От физической своей малости чувствовал он себя в жизни незащищенным, потому, наверное, пытался хитрить, только хитрость его неумелая насквозь была видна. И по-детски выговаривал не «сейчас», а «сяс» и почему-то «тормозит» вместо «тормозит». Возвращались мы с ним как-то в редакцию, свернули с улицы Чехова, от кинотеатра «Россия», к площади Пушкина, и вижу, у самой бровки тротуара, отталкиваясь утюжками, гремит подшипниками по асфальту инвалид без ног, пристегнутый к деревянной площадке. Мы одновременно глянули друг на друга: он – снизу, я – с высоты сиденья через стекло. Примерно моих лет, только судьба у нас разная: я – в машине, и ноги мои при мне, а его ноги остались на каком-то из полей войны.

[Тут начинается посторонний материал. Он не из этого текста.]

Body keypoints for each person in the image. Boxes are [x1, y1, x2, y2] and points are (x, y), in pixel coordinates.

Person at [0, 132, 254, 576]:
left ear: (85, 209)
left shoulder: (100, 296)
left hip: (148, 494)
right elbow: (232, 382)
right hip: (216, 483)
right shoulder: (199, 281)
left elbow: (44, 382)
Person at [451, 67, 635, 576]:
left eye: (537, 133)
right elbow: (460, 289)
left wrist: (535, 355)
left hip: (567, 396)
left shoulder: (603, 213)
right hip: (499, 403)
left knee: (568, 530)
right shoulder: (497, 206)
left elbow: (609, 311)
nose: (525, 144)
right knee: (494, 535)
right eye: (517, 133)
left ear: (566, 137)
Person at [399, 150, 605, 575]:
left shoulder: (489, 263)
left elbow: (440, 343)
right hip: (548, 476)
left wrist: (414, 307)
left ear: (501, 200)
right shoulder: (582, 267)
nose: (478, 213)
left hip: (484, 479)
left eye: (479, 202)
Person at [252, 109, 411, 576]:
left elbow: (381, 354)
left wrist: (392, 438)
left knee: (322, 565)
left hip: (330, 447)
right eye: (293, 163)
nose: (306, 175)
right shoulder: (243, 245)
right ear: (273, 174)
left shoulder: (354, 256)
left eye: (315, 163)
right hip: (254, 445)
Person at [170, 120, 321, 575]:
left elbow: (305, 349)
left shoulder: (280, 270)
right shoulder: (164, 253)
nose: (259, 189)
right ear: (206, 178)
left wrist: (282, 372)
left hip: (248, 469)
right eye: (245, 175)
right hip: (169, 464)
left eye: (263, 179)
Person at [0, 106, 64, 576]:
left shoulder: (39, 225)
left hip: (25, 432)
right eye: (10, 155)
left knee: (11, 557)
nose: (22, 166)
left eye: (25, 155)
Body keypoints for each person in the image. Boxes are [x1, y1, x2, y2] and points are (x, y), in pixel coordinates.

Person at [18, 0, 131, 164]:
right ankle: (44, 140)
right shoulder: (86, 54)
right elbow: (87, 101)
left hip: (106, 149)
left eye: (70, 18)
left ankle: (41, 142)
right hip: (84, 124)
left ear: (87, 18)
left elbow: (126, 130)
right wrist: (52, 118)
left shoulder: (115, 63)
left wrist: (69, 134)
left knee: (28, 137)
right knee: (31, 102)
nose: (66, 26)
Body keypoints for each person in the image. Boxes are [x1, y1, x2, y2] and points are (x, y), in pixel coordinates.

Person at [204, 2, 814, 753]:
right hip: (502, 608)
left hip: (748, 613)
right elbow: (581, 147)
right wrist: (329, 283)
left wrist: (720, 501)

– Александр Дмитриевич, давайте подвезем его, – не столько приказал, а скорей уж попросил от внутренней неловкости: люди с троллейбусной остановки будут смотреть, как мы под мышки подымаем его, втягиваем в машину. Да и послать он нас может, таких благодетелей.

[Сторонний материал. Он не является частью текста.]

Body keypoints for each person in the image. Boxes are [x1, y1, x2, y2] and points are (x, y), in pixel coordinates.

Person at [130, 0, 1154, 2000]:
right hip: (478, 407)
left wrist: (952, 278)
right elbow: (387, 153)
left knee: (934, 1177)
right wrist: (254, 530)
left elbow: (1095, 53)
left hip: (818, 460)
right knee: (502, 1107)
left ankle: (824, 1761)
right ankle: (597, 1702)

Не слышит Александр Дмитриевич, не «тормозит». Я – строже:
– Александр Дмитриевич!
И он, такой осторожный в езде, вдруг – по газам, проскочил в последний момент под замигавшим светофором, и два потока машин, хлынувших через площадь сверху и снизу, разделили нас: инвалид остался по ту сторону, а мы уже подкатывали под балкон редакции. «Да что, Григорий Яковлевич, всех не перевозишь. И чехлы после него надо чистить…»
Между прочим, году в 77-м, задолго до начавшейся у нас перестройки, переводили в тогдашней ГДР мой роман «Друзья», и была там как раз такая сцена: в весенний праздничный день среди гуляющих по улице людей грохочет на подшипниках инвалид без ног, отталкиваясь от тротуара деревянными утюжками. Издатель и переводчик, стесняясь несколько, спросили меня, нельзя ли эту сцену вычеркнуть. Или пересадить инвалида на коляску: у них такое не встретишь. И вот год 87-й, центр Москвы, четыре с лишним десятилетия минуло с тех пор, как кончилась война, и – «после него чехлы надо чистить…»
Кто знает, как сложилась бы дальше судьба Александра Дмитриевича, но года через два он нашел себе место спокойней и легче: в той редакции работать надо было полторы смены, но через день. И вот как-то зимой выехал он из гаража на черной «Волге», и больше никто его не видел. Искать его было некому, был он одинок, хотя какая-то родня вроде бы имелась. Милиция же брать на себя лишнее дело не торопится. Весной, когда стаял снег, обнаружили в лесочке, недалеко от шоссе, его останки. По зубному протезу, который делали ему в поликлинике «Правды», опознали. Кому-то понадобилась его машина, а он был такой слабый и маленький.
С первых дней своего пребывания в редакции я взял за правило: фронтовиков, то есть участников войны, принимать обязательно, и на письма фронтовиков я отвечал собственноручно. Помните песню эту: «Брала русская бригада/ Галицийские поля,/ И достались мне в награду/ Два дубовых костыля. / Ворочусь в село родное, / Поселюсь на стороне, / Ветер воет, ноги ноют, / Будто вновь они при мне…»
Песня эта, если не ошибаюсь, времен Первой мировой войны. Потом – гражданская, а еще бесславный поход Тухачевского на Варшаву, да на Дальнем Востоке заварушка с китайцами, про которую сегодня уже забыто, сражалась там наша ОКДВА – Отдельная Краснознаменная Дальневосточная армия, Блюхер командовал ею. Тоже были и убитые, и раненые, и искалеченные. Кто помнит про них? Да Халхин-Гол. А Финская война. Только в Финляндии (подумать – в Финляндии только!) стоит памятник нашим воинам, а у нас постеснялись поставить, война-то постыдная, всему миру показали тогда, как мы умеем воевать. И где же наши пленные той войны? Финны отпустили их, а мы каким-то северным путем погнали их всех в лагеря, чтобы страна ничего не знала, не ведала, всю вину и весь позор той войны спихнули на них. Да еще так называемый освободительный поход в Западную Украину, в Западную Белоруссию, когда по тайному договору с Гитлером разодрали Польшу на части. И тоже остались калеки, только уж про них вовсе некогда было думать: грянула Отечественная война. Цвет нации остался на полях Отечественной войны. Сколько миллионов? Это вряд ли когда-нибудь узнается. В стране, где счет на миллионы, одна человеческая жизнь ничего не значит. Было – семь миллионов, так Сталин определил, мол, семь миллионов наши потери. Чем дальше от войны, тем смелей становились в подсчетах: при Брежневе уже называли цифру двадцать миллионов. Теперь к тридцати приблизились.